President Carter, approaching some of the most politically crucial decisions of his term, returned to the White House from Camp David last night after a day-long meeting on energy and economic issues with his principal domestic policy and political advisers.

White House press secretary Jody Powell said Carter made no decisions during the more than eight-hour meeting at the Maryland presidential retreat.

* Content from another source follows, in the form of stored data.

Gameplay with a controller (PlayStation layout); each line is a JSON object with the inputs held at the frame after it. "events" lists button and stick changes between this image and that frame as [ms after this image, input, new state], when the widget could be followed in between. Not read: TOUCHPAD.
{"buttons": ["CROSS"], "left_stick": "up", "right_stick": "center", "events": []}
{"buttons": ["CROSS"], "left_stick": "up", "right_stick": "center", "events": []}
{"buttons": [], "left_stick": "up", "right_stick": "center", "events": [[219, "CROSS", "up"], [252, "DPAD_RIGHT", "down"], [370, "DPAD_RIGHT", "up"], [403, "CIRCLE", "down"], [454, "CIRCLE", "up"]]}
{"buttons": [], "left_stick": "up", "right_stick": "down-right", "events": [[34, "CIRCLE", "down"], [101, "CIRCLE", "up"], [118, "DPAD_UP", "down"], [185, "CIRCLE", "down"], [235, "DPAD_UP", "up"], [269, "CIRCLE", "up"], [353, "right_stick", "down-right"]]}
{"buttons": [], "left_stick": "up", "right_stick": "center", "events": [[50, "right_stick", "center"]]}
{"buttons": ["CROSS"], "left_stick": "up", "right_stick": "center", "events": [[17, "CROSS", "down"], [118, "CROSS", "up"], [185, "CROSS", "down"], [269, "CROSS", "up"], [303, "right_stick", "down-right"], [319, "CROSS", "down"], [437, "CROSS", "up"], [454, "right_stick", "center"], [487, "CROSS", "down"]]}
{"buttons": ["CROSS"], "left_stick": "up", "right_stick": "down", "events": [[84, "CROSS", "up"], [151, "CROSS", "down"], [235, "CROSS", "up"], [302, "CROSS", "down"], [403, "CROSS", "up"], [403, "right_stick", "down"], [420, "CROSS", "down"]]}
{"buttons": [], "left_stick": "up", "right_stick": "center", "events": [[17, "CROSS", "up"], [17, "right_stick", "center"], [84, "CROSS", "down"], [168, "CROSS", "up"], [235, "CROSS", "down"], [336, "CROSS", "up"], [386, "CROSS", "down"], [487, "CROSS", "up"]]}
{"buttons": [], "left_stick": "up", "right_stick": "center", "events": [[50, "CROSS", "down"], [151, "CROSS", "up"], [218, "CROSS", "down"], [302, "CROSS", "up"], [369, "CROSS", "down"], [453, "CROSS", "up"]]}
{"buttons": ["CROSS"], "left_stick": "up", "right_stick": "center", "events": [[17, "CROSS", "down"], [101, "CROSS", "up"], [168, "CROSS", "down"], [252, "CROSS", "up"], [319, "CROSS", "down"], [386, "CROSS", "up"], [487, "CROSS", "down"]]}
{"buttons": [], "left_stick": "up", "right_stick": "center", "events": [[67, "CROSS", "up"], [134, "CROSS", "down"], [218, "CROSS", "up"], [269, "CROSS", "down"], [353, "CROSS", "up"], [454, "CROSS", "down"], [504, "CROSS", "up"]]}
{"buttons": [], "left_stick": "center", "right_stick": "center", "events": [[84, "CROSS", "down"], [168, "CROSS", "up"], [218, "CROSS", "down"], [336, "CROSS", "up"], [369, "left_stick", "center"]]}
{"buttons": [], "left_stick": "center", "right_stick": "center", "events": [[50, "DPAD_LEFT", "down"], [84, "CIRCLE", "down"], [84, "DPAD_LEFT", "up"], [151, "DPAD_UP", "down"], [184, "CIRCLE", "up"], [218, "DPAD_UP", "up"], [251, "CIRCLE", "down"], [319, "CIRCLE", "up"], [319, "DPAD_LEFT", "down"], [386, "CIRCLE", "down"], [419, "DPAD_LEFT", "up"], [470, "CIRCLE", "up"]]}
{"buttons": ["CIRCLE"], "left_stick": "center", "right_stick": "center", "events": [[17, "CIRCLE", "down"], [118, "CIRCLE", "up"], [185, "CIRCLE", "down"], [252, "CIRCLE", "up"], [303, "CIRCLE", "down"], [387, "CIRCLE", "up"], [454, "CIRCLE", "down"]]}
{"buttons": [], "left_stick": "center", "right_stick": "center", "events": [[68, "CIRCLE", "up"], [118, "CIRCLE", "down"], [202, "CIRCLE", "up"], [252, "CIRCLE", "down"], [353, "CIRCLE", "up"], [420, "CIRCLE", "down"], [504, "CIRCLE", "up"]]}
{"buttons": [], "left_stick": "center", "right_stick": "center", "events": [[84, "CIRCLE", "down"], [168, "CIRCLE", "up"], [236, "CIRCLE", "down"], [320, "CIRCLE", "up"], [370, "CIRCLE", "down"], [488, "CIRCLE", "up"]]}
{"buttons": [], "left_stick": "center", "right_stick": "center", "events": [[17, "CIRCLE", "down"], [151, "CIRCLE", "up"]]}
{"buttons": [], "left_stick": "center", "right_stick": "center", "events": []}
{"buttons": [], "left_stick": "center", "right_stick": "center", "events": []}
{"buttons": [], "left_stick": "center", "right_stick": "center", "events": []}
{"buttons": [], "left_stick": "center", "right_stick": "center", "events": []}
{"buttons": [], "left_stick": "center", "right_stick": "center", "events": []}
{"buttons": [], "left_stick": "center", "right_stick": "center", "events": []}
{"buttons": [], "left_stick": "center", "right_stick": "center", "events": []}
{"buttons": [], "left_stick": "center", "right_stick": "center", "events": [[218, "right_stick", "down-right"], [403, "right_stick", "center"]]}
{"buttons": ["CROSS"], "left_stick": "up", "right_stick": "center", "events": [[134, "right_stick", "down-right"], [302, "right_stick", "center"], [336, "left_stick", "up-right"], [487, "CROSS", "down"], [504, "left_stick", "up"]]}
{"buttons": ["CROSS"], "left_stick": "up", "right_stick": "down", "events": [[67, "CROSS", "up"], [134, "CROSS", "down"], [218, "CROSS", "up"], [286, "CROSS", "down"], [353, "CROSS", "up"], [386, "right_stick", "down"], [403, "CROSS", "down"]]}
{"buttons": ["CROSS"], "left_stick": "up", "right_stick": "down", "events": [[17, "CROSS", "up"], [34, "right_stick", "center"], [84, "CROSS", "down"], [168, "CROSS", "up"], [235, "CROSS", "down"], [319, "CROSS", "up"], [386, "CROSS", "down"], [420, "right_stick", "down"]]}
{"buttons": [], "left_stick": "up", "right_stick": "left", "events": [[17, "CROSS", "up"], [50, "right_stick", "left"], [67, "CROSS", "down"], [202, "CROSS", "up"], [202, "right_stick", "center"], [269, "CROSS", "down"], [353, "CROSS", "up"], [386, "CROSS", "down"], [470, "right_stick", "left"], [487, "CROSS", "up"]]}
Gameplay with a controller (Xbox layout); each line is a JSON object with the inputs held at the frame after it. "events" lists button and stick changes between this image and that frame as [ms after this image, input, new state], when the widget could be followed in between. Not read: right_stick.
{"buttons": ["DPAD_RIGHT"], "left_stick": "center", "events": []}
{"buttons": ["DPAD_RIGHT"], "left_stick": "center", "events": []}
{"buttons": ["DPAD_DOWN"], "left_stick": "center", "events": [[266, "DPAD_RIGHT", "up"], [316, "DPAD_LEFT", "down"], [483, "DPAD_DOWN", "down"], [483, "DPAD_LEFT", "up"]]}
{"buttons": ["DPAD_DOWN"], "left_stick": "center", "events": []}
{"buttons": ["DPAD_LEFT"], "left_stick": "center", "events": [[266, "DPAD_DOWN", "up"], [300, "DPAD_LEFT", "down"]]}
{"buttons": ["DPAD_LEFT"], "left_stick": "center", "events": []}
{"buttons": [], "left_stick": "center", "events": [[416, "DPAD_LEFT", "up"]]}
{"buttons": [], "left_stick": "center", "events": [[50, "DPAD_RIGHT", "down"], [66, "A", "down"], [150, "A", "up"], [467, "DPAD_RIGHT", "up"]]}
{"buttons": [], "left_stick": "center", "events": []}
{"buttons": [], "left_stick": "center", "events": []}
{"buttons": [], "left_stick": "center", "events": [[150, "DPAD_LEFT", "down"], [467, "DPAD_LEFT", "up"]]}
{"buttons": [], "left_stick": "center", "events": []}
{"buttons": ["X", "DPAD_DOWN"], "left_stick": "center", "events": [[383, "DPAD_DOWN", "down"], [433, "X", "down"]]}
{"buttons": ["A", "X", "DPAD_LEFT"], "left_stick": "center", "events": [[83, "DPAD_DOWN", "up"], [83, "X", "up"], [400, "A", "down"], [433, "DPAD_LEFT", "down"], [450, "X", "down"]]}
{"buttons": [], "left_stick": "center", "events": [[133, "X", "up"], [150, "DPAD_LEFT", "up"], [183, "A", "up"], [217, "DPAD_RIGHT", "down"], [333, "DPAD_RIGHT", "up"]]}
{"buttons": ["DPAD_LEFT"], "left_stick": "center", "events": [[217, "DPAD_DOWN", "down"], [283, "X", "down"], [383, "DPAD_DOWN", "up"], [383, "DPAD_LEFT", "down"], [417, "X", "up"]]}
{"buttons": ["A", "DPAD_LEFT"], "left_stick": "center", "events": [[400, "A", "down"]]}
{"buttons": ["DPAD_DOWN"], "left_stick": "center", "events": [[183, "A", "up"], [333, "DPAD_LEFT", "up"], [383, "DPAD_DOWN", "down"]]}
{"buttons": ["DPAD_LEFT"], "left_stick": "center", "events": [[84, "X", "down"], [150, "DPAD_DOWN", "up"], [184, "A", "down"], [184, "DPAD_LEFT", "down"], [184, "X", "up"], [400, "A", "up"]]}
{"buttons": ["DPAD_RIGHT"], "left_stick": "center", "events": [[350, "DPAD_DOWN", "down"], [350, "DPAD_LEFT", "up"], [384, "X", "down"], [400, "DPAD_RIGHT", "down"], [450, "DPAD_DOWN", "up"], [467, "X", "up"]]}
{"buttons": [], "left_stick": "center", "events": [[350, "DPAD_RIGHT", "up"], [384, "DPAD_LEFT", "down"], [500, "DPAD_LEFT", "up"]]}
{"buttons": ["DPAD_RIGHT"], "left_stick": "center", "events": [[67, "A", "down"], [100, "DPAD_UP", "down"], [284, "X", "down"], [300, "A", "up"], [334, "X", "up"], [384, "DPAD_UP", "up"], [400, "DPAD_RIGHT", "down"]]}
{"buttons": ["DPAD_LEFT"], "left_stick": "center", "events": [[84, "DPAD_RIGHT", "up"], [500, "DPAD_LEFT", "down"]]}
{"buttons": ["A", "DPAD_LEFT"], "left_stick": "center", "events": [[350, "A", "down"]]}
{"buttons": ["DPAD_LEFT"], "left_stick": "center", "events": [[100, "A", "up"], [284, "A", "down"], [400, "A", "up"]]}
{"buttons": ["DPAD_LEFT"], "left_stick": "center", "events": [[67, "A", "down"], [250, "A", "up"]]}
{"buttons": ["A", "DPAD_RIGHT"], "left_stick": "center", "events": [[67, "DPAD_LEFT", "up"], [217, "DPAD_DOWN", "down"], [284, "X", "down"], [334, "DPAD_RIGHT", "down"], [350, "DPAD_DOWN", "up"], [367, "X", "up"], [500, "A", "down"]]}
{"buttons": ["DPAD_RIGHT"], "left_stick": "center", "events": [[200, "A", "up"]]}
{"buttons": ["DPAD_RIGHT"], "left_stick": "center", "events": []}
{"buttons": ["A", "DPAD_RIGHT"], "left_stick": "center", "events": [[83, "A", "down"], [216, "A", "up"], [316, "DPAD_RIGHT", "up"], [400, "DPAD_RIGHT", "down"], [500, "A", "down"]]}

The meeting focused on energy policy options and proposals to strengthen the administration's antiinflation program.

Powell said Carter is expected to make several decisions on energy policy by about the end of the month and to announce them in a speech.

In the meantime, the press secretary said, the president will consult with members of Congress -- beginning with a regularly scheduled breakfast with the congressional leadership today -- on steps to deal with the oil shortage and the continued high rate of inflation.

Powell said Carter is interested primarily in exploring the extent of congressional support or opposition to the steps being considered by the White House.

"Some options which may be attractive either are feasible only with appropriate congressional action or cooperation, or would be most effective only with congressional cooperation and support," he said.

Powell added, "Obviously, there are no easy or cheap answers to the problems we face. The trade-offs all along the line are extremely difficult."

The unusual Camp David meeting, which began at 8:30 a.m. yesterday and ended just before 5 p.m., was clearly an attempt by the president and his advisers to sort through some of the inherent conflicts in Carter's two top domestic priorities. The president is pledged to raise U.S. oil prices to curb consumption and deal with the oil shortage, while at the same time bringing inflation under control.

Steps to raise oil prices, however, would have an inflationary impact, working against Carter's goal of capping inflation.

These "trade-offs" that Powell spoke about also would have political repercussions. Measures to raise oil prices might be popular in producing states such as Texas, but would anger consumers in energy-dependent regions such as New England, site of some of the first crucial presidential primaries next year.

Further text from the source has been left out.